Problem to work on:
Could you copy out every line of text in the items below, word for word, leaving out the pictures?

(Data for this task)

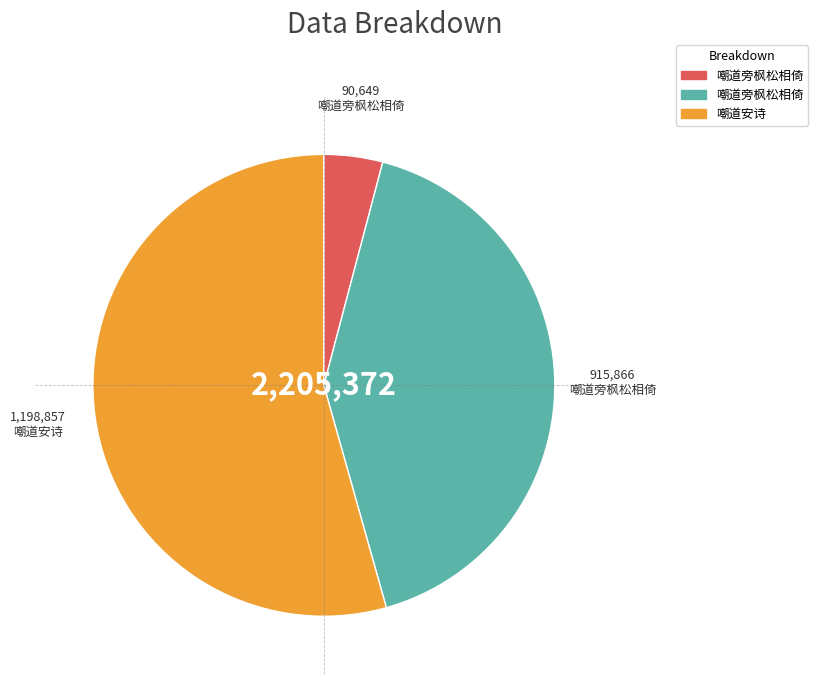

Does any single category account for the majority?

Yes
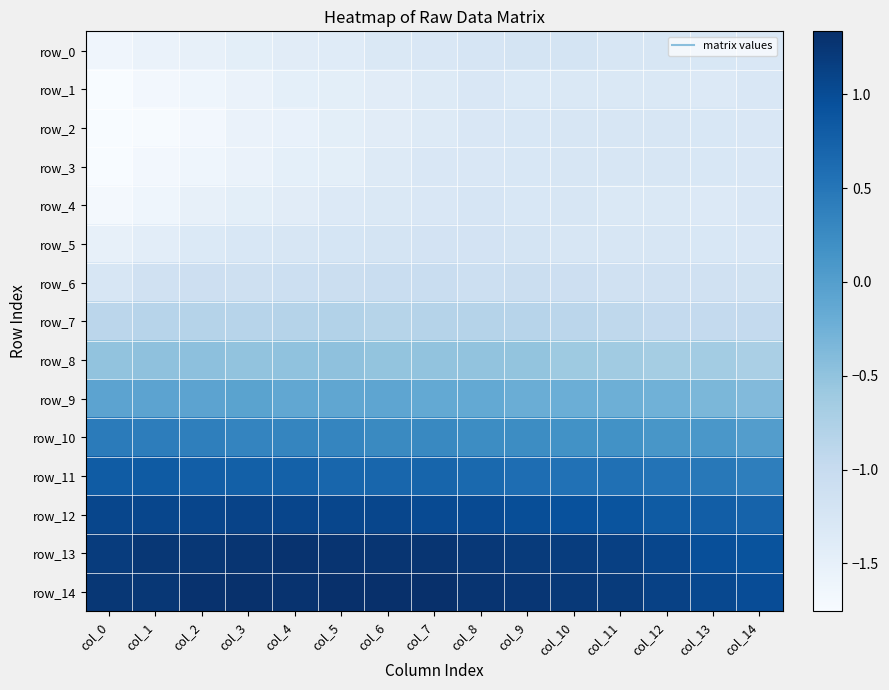

What is the lowest value of the row_4 series?

-1.7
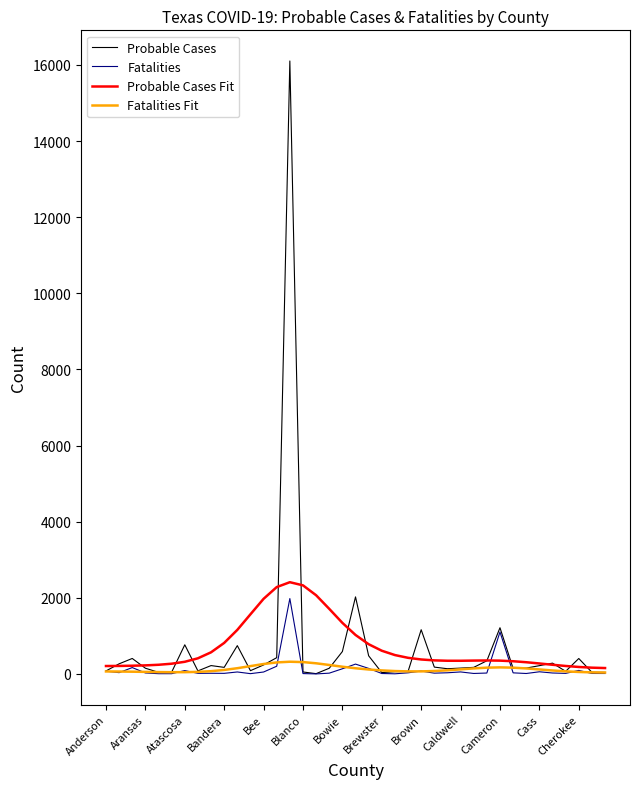

Which series has the largest range (max minus min)?

Probable Cases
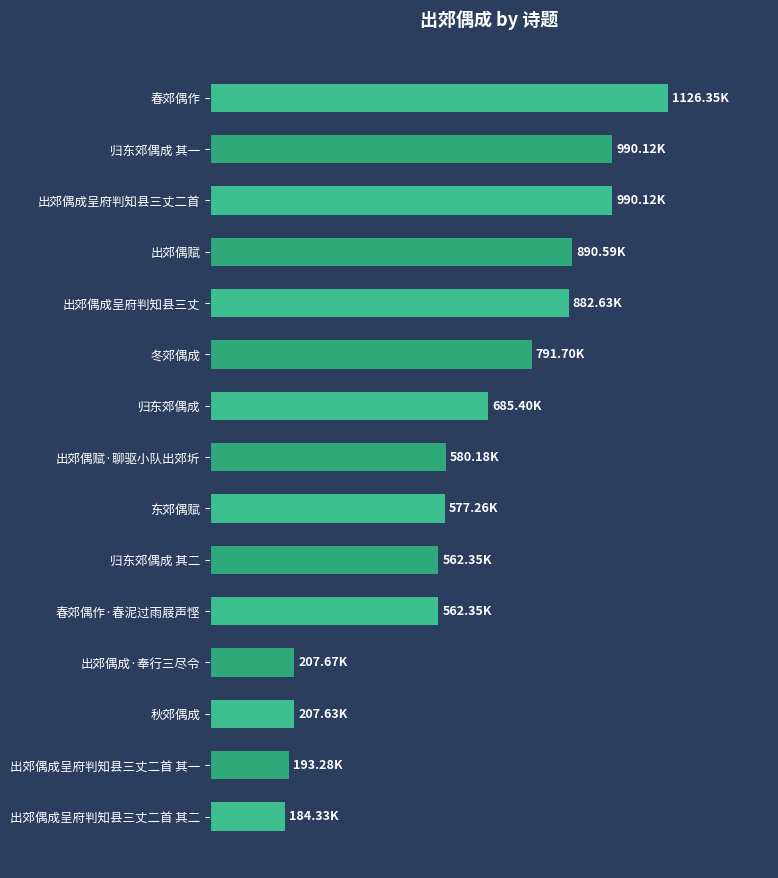

Are the bars horizontal?

Yes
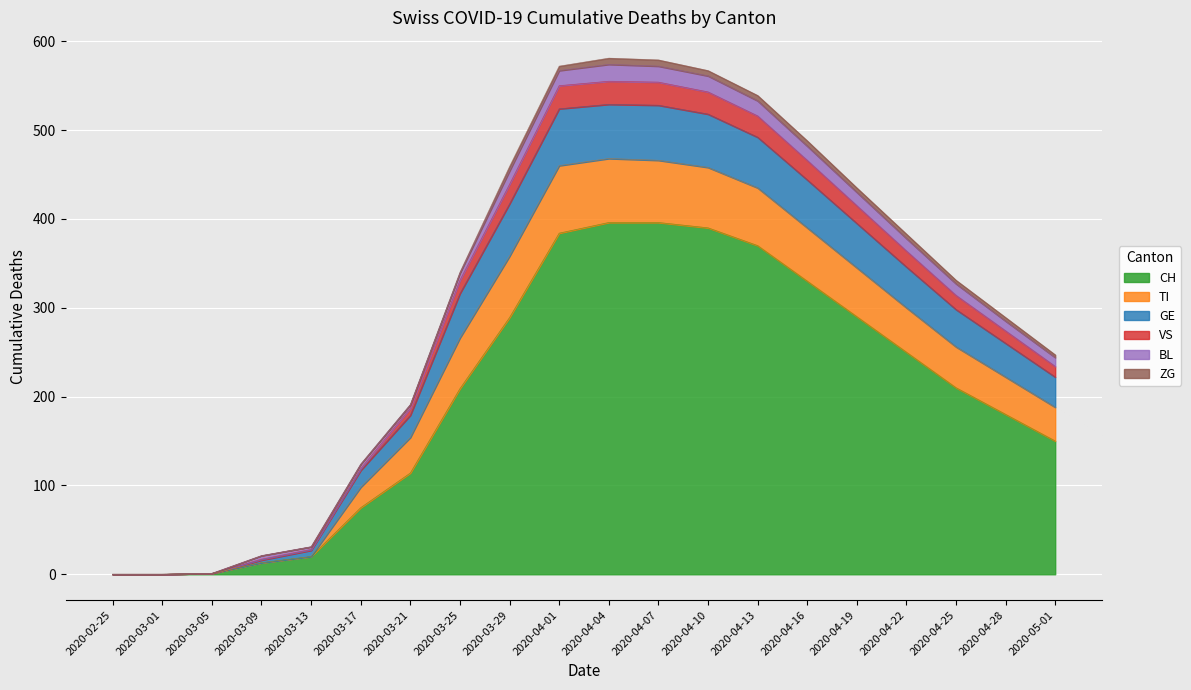

How many lines are shown in the chart?

6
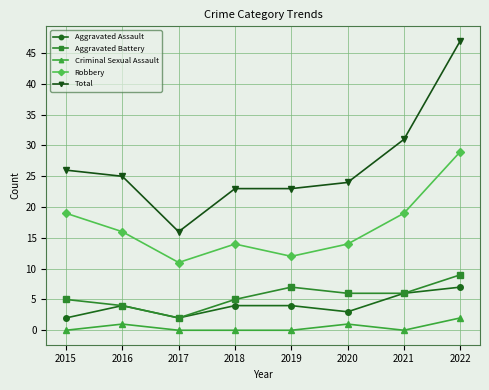

What is the sum of all Criminal Sexual Assault values?

4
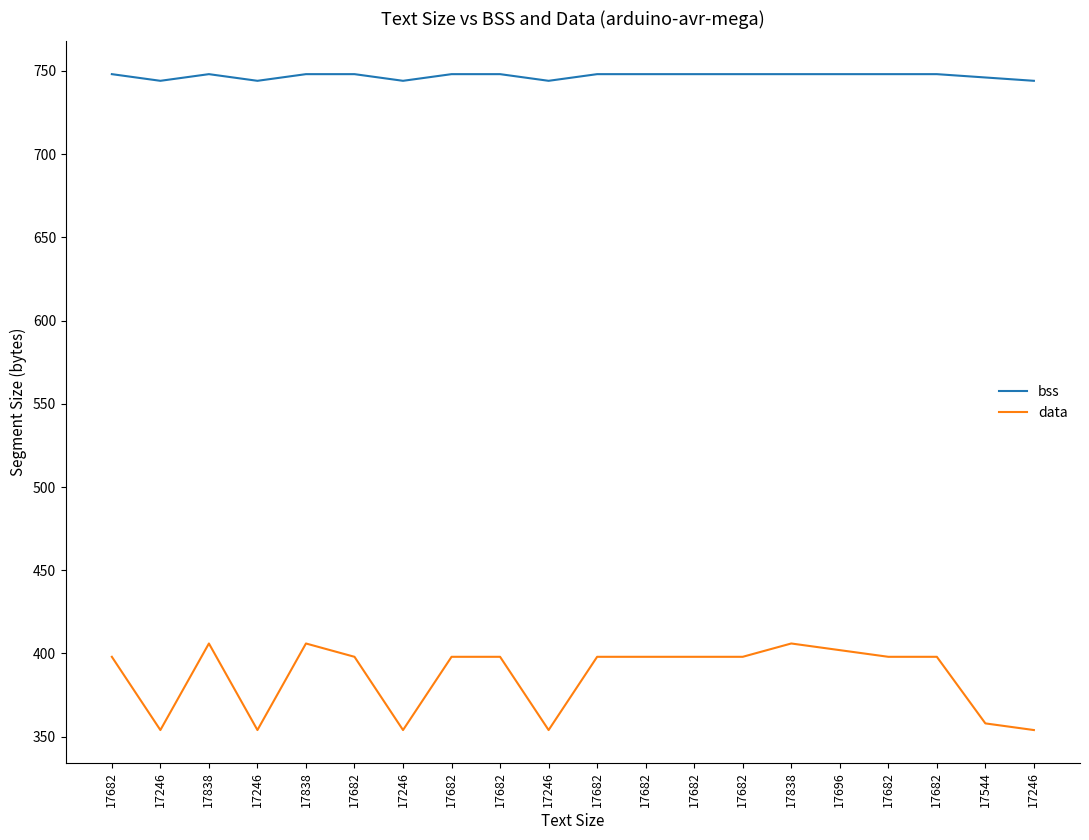

What is the maximum value shown in the chart?

748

(End Data for this task)

Your response:
Does any single category account for the majority?

Yes

What is the lowest value of the row_4 series?

-1.7

Which series has the largest range (max minus min)?

Probable Cases

Are the bars horizontal?

Yes

How many lines are shown in the chart?

6

What is the sum of all Criminal Sexual Assault values?

4

What is the maximum value shown in the chart?

748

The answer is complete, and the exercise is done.